26 ottobre 2023 aggiornato da: Mohammed Sayed Molla, Assiut University

Indagine sul possibile ruolo del polimorfismo genetico in alcuni enzimi metabolizzanti e trasportatori di membrana sia a livello plasmatico che nella risposta molecolare di Imatinib in pazienti con leucemia mieloide cronica

Imatinib, l'inibitore della tirosina chinasi, è usato per il trattamento della leucemia mieloide cronica positiva a Philadelphia. Nonostante la sua efficacia e il profilo farmacocinetico favorevole, esiste un'ampia variabilità interindividuale nelle concentrazioni plasmatiche di imatinib, che può portare al fallimento del trattamento e alla progressione della malattia. I polimorfismi nei geni correlati all'assorbimento, alla distribuzione, al metabolismo e all'escrezione di imatinib possono influenzare la biodisponibilità e di conseguenza la risposta al farmaco.

Lo studio mira a indagare il possibile effetto dei polimorfismi genetici in alcuni enzimi metabolizzanti [CYP3A5*3 (rs776746), CYP2C8*3 (rs11572080 e rs10509681)] e trasportatori di membrana [ABCB1 2677G>T/A (rs2032582) e SLC22A1 1222A> G (rs628031)] mediante PCR a livello plasmatico (mediante HPLC-UV) e risposta molecolare (MMR) di imatinib in pazienti con LMC.

Lo studio mira anche a fornire ai pazienti con LMC un'opzione di trattamento personalizzata, probabilmente migliorando così la risposta e riducendo gli effetti collaterali.

Panoramica dello studio

Stato

Completato

Condizioni

Intervento / Trattamento

Descrizione dettagliata

Introduzione:

La leucemia mieloide cronica (LMC) è una malattia mieloproliferativa con un'incidenza di uno o due casi ogni 100.000 adulti. Rappresenta circa il 15% dei casi di leucemia di nuova diagnosi negli adulti.

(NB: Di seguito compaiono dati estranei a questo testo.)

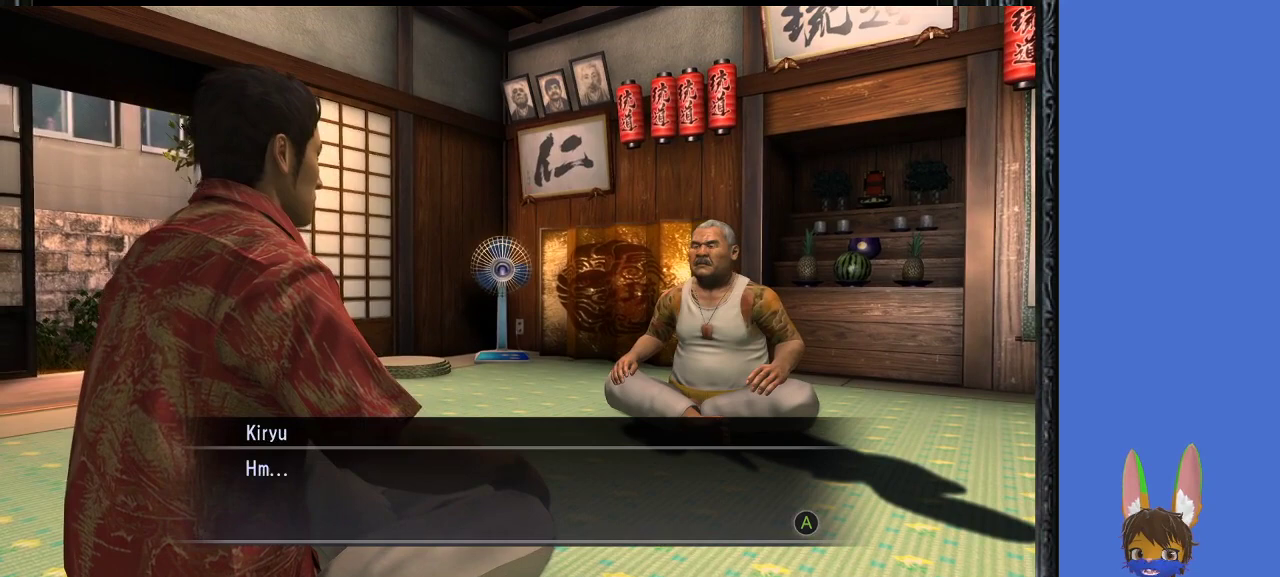
{"buttons": [], "left_stick": "center", "right_stick": "center", "events": [[33, "CROSS", "down"], [167, "CROSS", "up"]]}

L'introduzione di imatinib, l'inibitore della tirosina chinasi (TKI), all'inizio del 21° secolo è considerata una svolta nel trattamento della LMC. Nella stragrande maggioranza dei pazienti, il trattamento con imatinib induce risposte citogenetiche e persino molecolari con livelli di trascritto BCR-ABL1 molto bassi o non rilevabili. Questi pazienti rimangono liberi dalla progressione verso la crisi blastica. Tuttavia, imatinib non cura la malattia perché non è in grado di eradicare le cellule staminali leucemiche, che quindi forniscono un potenziale serbatoio per la ricaduta.

Nonostante la sua efficacia e il profilo farmacocinetico favorevole, esiste un'ampia variabilità interindividuale nelle concentrazioni plasmatiche di imatinib, che può portare al fallimento del trattamento e alla progressione della malattia.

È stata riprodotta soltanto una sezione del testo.